EXCERPT TO READ -
And in words: The measure of intelligence may be interpreted as a conversion rate between a current state of information and the ability to perform well under an uncertain future. It accounts for generalization difficulty of a task, prior knowledge and experience & allows for subjective weighting of task as well as the subjective construction of tasks we care about. The measure is tied to the presented task scope (ecological niche), treats skills as mere output artifact properties and is grounded in an curriculum optimization. On a high-level this measure might be used to definition a top-down optimization objective. Which would allow to apply some chain rule/automatic differentiation magic (if life was smoothly differentiable) and most importantly to quantify progress. It penalizes the amount of prior knowledge as well as experience and thereby follows the principles outlined above.

The obvious next question becomes: So how can we actually act upon such a measurement?

A New Benchmark: The Abstraction and Reasoning Corpus (ARC)

The Abstraction and Reasoning Corpus addresses this question by introducing a novel benchmark that aims to assess and provide a reproducible test for artificial intelligence. It is reminiscent of the classical Raven’s progressive matrices and can even for humans from time to time be quite tricky. Each task (see example above) provides the system with a set of example input-output pairs and queries an output for a test input. The system is allowed to submit up to 3 solutions and receives a binary reward signal (True/False). The specific solution for the task above requires an approximate understanding of the concept of gravity. The output simply “drops” the objects down to the bottom of the image array. But this is only a single solution example. The benchmark is a lot broader and requires different notions of core knowledge. The overall dataset consists of 400 train tasks, 400 evaluation tasks and another 200 hold-out test tasks. Quite exciting, right?

During the last couple of days I have been getting my hands a little dirty with the benchmark. There are several fundamental problems when trying to use plug-and-play Deep (Reinforcement) Learning. Initially the problem lies in the irregular input/output shapes. If you train your favorite MNIST-CNN both input and output layer shapes are fixed (i.e. 32x32 and 10 output digit labels). The ARC benchmark is not regular in that sense. Sometimes there are two examples with varying shape & the output query does have a different one. Thereby, it becomes impossible to train a network that has a single input/output layer. Furthermore, the number of examples varies (see figure below) and it is unclear how to leverage the 3 attempts. My initial ideas revolve around doing a form of k-fold cross-validation training on the given examples and trying to leverage ideas from the Relational DL community (e.g. PrediNet). Train on two and test on the final example. Only after convergence & zero cross-validation error, we proceed to the actual test case. The main problem: Online training on each example. This can become quite compute intense.

WORK INSTRUCTIONS -
A - Translate this sentence from the ARC benchmark excerpt above into Spanish: "The system is allowed to submit up to 3 solutions and receives a binary reward signal (True/False)."
B - According to the ARC benchmark excerpt above, how many hold-out test tasks does the dataset contain?
C - Retype the stretch of the ARC benchmark excerpt above from "And in words: The" through "principles outlined above.".

DATASET EXTRACT -
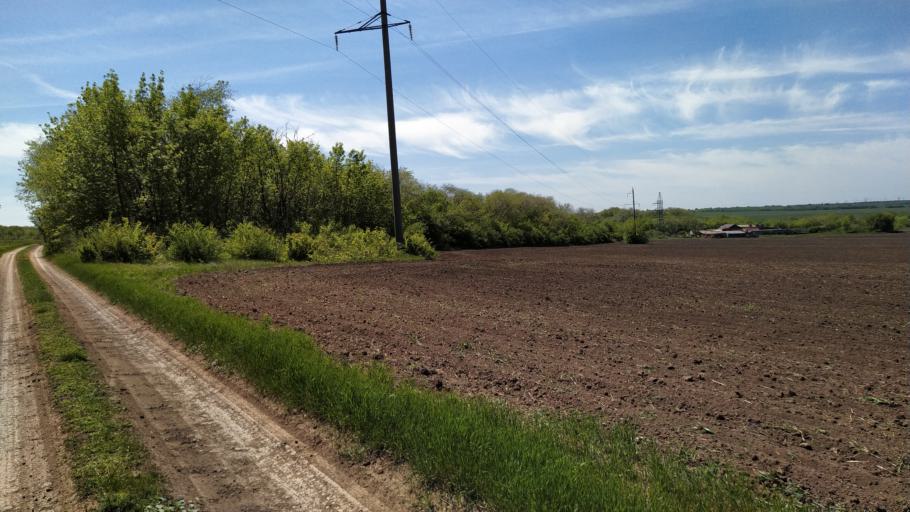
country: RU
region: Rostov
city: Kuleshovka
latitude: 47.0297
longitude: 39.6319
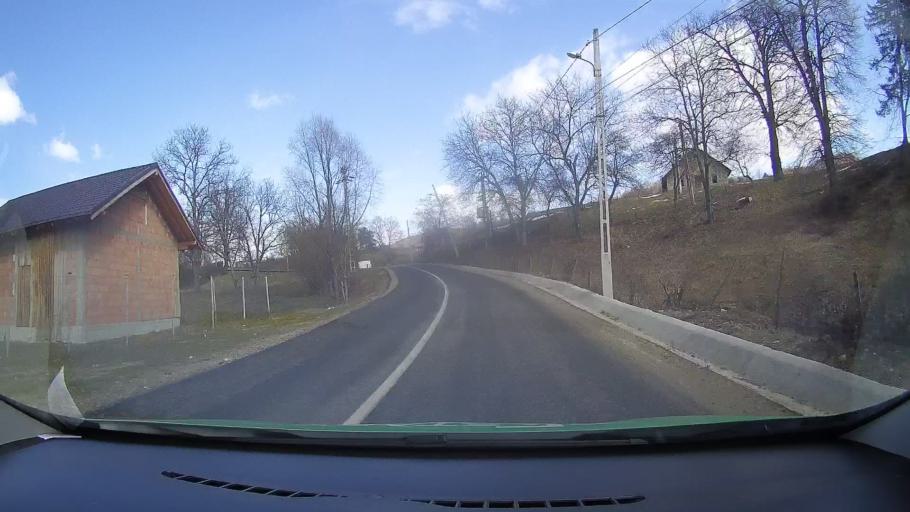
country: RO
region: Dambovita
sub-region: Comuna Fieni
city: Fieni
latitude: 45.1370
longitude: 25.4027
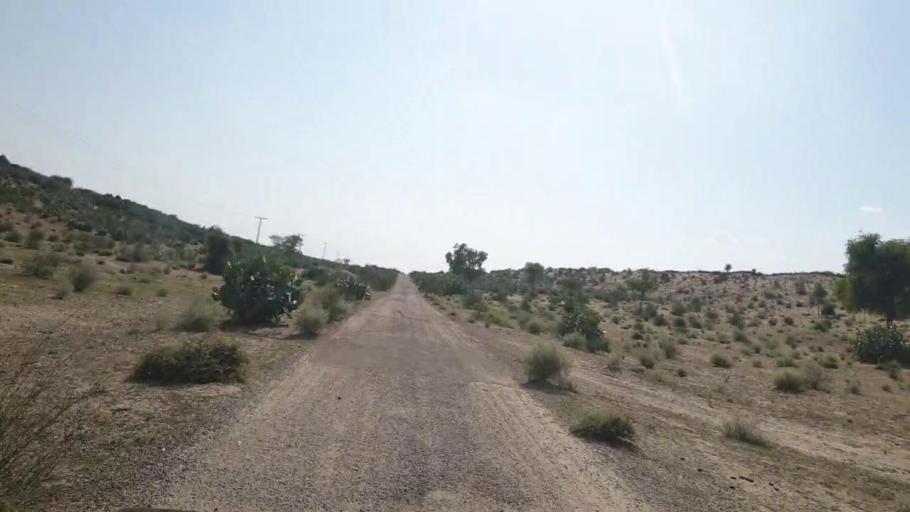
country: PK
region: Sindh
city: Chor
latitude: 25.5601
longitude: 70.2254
* * *
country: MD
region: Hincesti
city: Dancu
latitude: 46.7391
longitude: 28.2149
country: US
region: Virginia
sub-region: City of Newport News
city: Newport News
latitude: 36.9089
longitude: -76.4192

RESPONSES IN ORDER -
A - El sistema puede enviar hasta 3 soluciones y recibe una señal de recompensa binaria (Verdadero/Falso).

B - 200 hold-out test tasks.

C -
And in words: The measure of intelligence may be interpreted as a conversion rate between a current state of information and the ability to perform well under an uncertain future. It accounts for generalization difficulty of a task, prior knowledge and experience & allows for subjective weighting of task as well as the subjective construction of tasks we care about. The measure is tied to the presented task scope (ecological niche), treats skills as mere output artifact properties and is grounded in an curriculum optimization. On a high-level this measure might be used to definition a top-down optimization objective. Which would allow to apply some chain rule/automatic differentiation magic (if life was smoothly differentiable) and most importantly to quantify progress. It penalizes the amount of prior knowledge as well as experience and thereby follows the principles outlined above.